▶ **Ausgangstext**
────

# Ascii Bild einlesen



## alessio85 (2. Nov 2009)

hallo leute,

ich hoffe, ihr könnt mir vielleicht einige infos, mit was ich anfangen soll, geben.

ich muss eine übungsaufgabe programmieren und zwar:

das java-programm soll ein bild, das nur aus ascii-zeichen besteht, einlesen.

ich mache das mit dem 
_Scanner check = new Scanner(System.in)
int input =check.hasNextLine();_...

jedoch weiß ich nicht genau, wie das einlesen eines ascii-bild funktioniert.
das bild muss 44 zeilen haben und 50 zeichen breit sein. 
es gibt davon eine vorlage, die man in der laufzeit des programms manuell eingeben muss und das programm überprüft es, ob die ascii-eingabe stimmt. 

ich weiß nur, dass man mit einer for-schleife die zeilenlänge 
_int zeilen = 50
for(int len = 0; len == zeilen; len++){}_ 
überprüfen kann, aber wie man die breite  auch dazuzählt, weiß ich nicht, wie...

────

▶ **Rohdaten**
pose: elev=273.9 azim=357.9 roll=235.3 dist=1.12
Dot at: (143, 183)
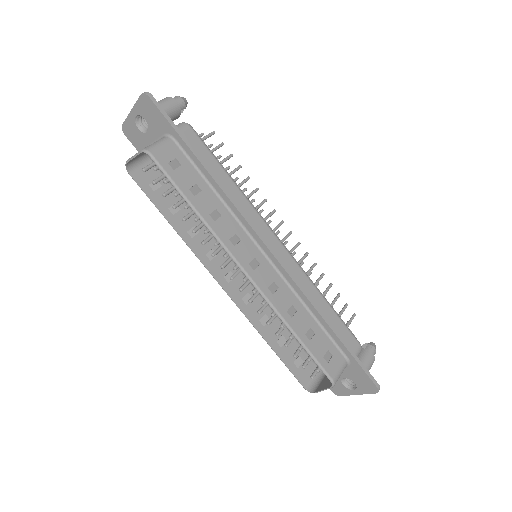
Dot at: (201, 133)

────

▶ **Aufgaben**
1/ Nenne alle Variablennamen, die in den Codeausschnitten des Forenbeitrags über das Einlesen eines ASCII-Bildes deklariert werden.
2/ Führe den Forenbeitrag über das Einlesen eines ASCII-Bildes weiter.

▶ **Antworten**
1/ check, input, zeilen, len

2/
wisst ihr vielleicht, wie ich es weitermachen soll?
ich würde auf eure antworten freuen. danke!

lg alex


----------



## eRaaaa (2. Nov 2009)

hi,

also erstmal vorweg
[c]int input =check.hasNextLine();[/c], das wird nicht funktionieren, hasNextLine() liefert ein boolean, kein int.

zu deiner frage mit der breite: zeile/string einlesen und mittels .length() prüfen ob der string die 50 überschreitet, wäre jetzt mein erster vorschlag


----------



## faetzminator (2. Nov 2009)

[c]for(int len = 0; len == zeilen; len++)[/c] wird nicht funktionieren...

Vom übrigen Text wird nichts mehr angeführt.